# kings composer



## maggiehorse (3 April 2008)

hi 
 does anyone have a foal by this stallion? , having decided to use a different stallion someone has suggested this one  
	
	
		
		
	


	




also can you folks have a look at my posting in new lounge regarding gelding my colt 
thankies in advance 
tracy


----------



## Bossanova (3 April 2008)

Several people on this forum have very nice youngsters by him.

He's a little chunky for my taste but there's no doubt he's throwing some attractive stock and a couple of decent eventers.

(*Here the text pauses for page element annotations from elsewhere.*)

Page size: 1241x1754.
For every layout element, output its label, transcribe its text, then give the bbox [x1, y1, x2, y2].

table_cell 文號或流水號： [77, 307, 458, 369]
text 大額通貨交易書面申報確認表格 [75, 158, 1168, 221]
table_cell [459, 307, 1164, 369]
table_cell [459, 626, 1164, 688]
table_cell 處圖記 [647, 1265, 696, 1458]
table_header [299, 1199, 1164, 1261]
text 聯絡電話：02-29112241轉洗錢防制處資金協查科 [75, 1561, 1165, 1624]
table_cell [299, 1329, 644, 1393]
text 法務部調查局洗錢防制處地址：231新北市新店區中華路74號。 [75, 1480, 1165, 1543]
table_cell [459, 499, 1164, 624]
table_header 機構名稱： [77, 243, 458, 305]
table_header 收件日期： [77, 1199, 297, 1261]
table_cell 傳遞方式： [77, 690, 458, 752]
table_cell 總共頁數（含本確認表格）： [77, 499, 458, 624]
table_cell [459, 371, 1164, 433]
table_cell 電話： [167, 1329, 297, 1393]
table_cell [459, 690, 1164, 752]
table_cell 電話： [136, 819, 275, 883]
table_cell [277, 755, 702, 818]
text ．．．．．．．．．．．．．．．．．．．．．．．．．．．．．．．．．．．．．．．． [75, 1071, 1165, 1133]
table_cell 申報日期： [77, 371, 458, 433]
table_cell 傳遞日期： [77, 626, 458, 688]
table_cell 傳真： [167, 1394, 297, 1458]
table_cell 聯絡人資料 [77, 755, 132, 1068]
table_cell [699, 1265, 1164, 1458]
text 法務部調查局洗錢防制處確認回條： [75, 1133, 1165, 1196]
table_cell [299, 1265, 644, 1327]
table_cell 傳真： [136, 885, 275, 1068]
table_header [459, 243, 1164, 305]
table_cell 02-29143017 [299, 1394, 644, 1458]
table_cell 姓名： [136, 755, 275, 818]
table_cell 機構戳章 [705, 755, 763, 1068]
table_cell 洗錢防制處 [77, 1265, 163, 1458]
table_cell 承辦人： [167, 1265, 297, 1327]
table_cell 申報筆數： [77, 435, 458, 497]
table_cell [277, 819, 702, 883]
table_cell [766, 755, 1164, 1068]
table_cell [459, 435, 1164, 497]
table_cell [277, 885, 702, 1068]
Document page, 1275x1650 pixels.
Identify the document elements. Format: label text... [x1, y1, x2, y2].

Personally I'd stick with Shining Spirit for what you want.....


----------



## ajf (3 April 2008)

They are very popular at the mo and lovely looking horses


----------



## S_N (3 April 2008)

I bred one.  The foal in my sig and the yearling on the far right - in that pic he's winning at county level, sports horse class.  He's 2 now and is a cracking sort and a nice person too!


----------



## ihatework (4 April 2008)

I've got a rising 4yo KC.

You couldn't ask for a more level headed youngster if you tried!

He's a nice type, has a couple of conformational faults but then nothing is perfect.

Was a compact overgrown pony as a 3yo and has had a massive growth spurt this winter so is now a gangly rangy teenager!


----------



## clipclop (4 April 2008)

I am aiming to put my baby to him as he is very nice, very friendly and very local. 
	
	
		
		
	


	




Looks like it will be a project for 2009.


----------